Detto questo resta il fatto che una media company tradizionale come Disney ha fatto debuttare Disney+ nel novembre del 2019 e in soli 19 mesi, partendo praticamente da zero in un settore ad alto contenuto tecnologico come lo streaming, ha raggiunto un volume di abbonamenti di assoluto valore che, probabilmente, a Netflix non pensavano potesse raggiungere in così poco tempo.
Come giustamente ricorda Benedict Evans:
c'è stato un tempo nel quale le persone della Silicon Valley ridevano all'idea che le media company avrebbero mai potuto fare streaming (i googler chiamavano Hulu "Clownco" prima del lancio), ma la tecnologia è una commodity (una commodity difficile, che devi fare bene, ma è comunque una commodity) e oggi in questo contesto le questioni importanti riguardano tutte il settore dei media.
È un cambio di prospettiva importante. Le aziende tecnologiche che hanno conquistato l’industria dei media in questi ultimi venti anni, hanno puntato sul “fattore tecnologico” per conquistare la fetta di mercato più sostanziosa in un mondo che stava cambiando completamente dopo l’avvento di Internet e del digitale.
Le tech company per molto tempo hanno pensato che proprio questo fattore — il loro know-how nel campo tecnologico — desse loro un vantaggio competitivo destinato a durare quasi all’infinito sui propri concorrenti tradizionali (le media company e gli editori che dovevano implementare da zero quelle tecnologie e, soprattutto, assimilare una cultura tecnologica dentro le loro aziende).
Oggi alcune di queste media company, non solo nello streaming come Disney ma anche ad esempio nell’editoria delle notizie (il “solito” New York Times, ma anche altri come il Financial Times o il Washington Post), però stanno dimostrando che la tecnologia è un fattore competitivo che possono giocare alla pari con le aziende native digitali.

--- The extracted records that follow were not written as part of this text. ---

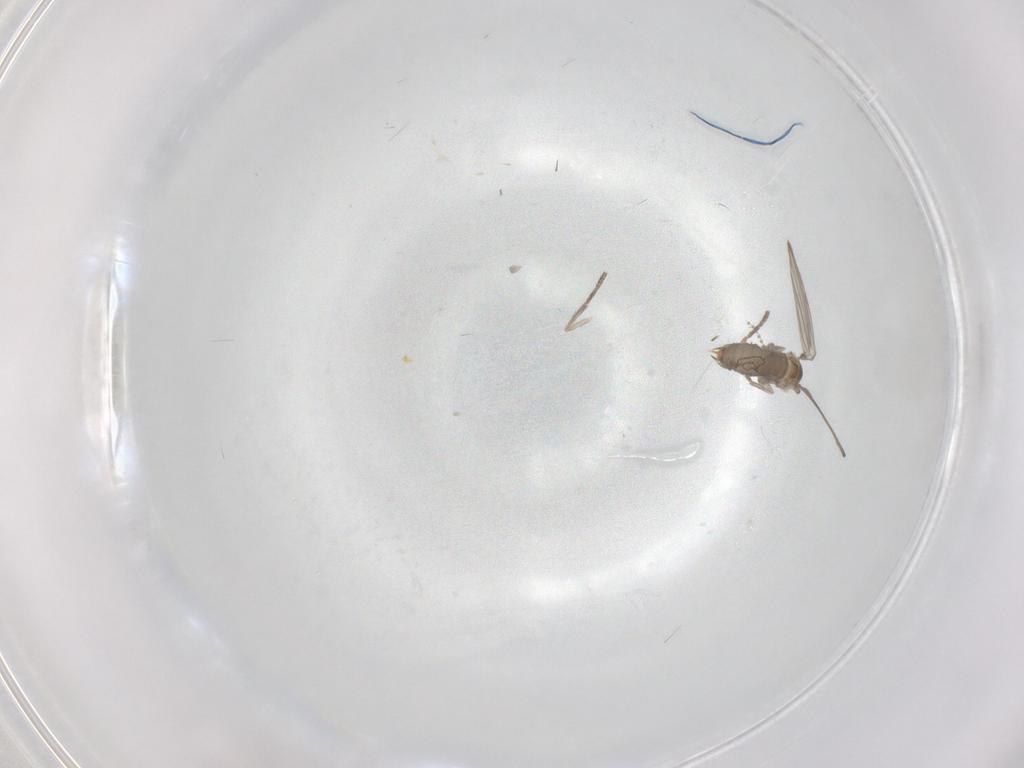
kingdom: Animalia
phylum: Arthropoda
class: Insecta
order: Diptera
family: Psychodidae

E questa è una cosa che solo pochi anni fa — a metà degli anni Dieci — a tanti sembrava impossibile.
Certo, come precisa Evans, c'è da tenere di conto che la tecnologia è “difficile” e “va fatta bene” (leggi: ha bisogno di grandi investimenti, che non tutti possono permettersi), ma il fatto che non sia più una discriminante sulla competitività tra aziende tecnologiche e media company tradizionali è un elemento che mette in un nuova prospettiva le dinamiche all'interno delle industrie dei media.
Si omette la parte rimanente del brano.